Exercise input

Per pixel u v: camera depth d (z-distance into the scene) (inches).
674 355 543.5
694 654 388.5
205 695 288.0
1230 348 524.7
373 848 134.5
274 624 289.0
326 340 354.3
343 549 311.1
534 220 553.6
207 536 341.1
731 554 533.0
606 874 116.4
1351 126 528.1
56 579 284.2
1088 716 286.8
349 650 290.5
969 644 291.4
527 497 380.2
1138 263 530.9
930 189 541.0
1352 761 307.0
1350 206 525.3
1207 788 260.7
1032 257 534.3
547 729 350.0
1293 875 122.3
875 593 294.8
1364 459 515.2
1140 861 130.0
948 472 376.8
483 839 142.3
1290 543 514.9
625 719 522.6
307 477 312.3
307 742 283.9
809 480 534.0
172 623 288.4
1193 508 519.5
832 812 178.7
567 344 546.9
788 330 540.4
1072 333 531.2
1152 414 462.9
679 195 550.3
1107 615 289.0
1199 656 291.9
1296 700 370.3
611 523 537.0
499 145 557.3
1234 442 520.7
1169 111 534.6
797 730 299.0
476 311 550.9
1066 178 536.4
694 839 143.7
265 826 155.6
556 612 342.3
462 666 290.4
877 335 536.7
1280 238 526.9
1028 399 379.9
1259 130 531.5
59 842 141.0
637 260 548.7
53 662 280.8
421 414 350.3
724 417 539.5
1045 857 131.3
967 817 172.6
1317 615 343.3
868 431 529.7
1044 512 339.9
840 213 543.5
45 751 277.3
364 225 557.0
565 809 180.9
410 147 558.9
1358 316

What the task requires
Set down the lines from the one with "1044 512 339.9" through the end of the data above. Keep each exactly as written and add no other line.

Finished exercise
1044 512 339.9
840 213 543.5
45 751 277.3
364 225 557.0
565 809 180.9
410 147 558.9
1358 316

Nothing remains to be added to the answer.